Optimal Inference Schedules for Masked Diffusion Models

A major bottleneck of standard auto-regressive large language models is that their inference process is inherently sequential, resulting in very long and costly inference times. To circumvent this, practitioners proposed a class of language models called \emph{diffusion language models}, of which the \emph{masked diffusion model} (MDM) is the most successful. The MDM is able to sample tokens out-of-order and, ostensibly, many tokens at once and in parallel. However, there is very limited rigorous understanding of how much parallel sampling these models can perform without noticeable degradation in their sampling performance. Prior work in Li and Cai (2025) obtained some preliminary bounds, but these are not tight for many natural classes of distributions.
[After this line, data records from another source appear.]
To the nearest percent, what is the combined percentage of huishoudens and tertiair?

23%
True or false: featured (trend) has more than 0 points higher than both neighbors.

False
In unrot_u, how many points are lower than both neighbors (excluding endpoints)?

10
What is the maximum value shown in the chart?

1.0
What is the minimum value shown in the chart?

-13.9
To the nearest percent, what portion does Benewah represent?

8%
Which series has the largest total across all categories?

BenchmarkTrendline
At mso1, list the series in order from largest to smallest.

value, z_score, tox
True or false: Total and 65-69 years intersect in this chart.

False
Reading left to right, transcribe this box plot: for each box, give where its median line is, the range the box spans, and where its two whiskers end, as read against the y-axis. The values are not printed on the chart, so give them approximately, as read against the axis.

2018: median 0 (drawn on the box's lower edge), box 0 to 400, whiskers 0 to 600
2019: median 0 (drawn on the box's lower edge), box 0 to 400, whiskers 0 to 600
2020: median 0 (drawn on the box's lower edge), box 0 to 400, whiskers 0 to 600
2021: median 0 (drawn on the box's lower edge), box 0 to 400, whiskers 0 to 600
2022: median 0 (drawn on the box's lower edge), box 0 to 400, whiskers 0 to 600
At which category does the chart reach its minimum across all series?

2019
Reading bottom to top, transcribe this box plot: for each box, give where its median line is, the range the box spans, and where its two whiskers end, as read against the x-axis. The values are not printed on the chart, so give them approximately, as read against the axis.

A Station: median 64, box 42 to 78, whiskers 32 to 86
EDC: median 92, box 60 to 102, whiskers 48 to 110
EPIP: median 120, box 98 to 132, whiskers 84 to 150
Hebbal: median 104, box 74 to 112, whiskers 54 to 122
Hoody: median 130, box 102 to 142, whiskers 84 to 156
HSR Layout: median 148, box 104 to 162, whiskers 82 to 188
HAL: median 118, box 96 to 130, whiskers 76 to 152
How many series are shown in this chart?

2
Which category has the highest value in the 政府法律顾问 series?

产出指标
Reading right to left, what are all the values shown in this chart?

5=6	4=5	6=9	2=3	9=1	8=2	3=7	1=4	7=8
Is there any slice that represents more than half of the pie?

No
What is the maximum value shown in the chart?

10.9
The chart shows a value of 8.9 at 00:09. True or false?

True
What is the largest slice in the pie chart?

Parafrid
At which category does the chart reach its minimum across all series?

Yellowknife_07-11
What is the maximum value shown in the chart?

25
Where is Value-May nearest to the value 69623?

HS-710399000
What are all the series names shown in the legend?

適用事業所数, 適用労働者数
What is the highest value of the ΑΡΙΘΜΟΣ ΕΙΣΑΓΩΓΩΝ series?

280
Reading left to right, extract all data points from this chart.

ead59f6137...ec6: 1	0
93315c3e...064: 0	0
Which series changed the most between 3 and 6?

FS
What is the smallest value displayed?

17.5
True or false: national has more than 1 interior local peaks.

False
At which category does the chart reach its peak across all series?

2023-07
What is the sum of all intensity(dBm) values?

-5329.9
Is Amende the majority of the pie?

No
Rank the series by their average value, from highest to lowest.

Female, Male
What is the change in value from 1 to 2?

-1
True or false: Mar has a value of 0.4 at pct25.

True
In this work, we give a new, \emph{exact} characterization of the expected divergence between the true distribution and the sampled distribution, for any distribution and any unmasking schedule for the sampler, showing an elegant connection to the theory of \emph{univariate function approximation}. By leveraging this connection, we then attain a number of novel lower and upper bounds for this problem. While the connection to function approximation in principle gives the optimal unmasking schedule for any distribution, we show that it is in general impossible to compete with it without strong \emph{a priori} knowledge of the distribution, even in seemingly benign settings. However, we also demonstrate new upper bounds and new sampling schedules in terms of well-studied information-theoretic properties of the base distribution, namely, its \emph{total correlation} and \emph{dual total correlation}, which show that in some natural settings, one can sample in $O(\log n)$ steps without any visible loss in performance, where $n$ is the total sequence length.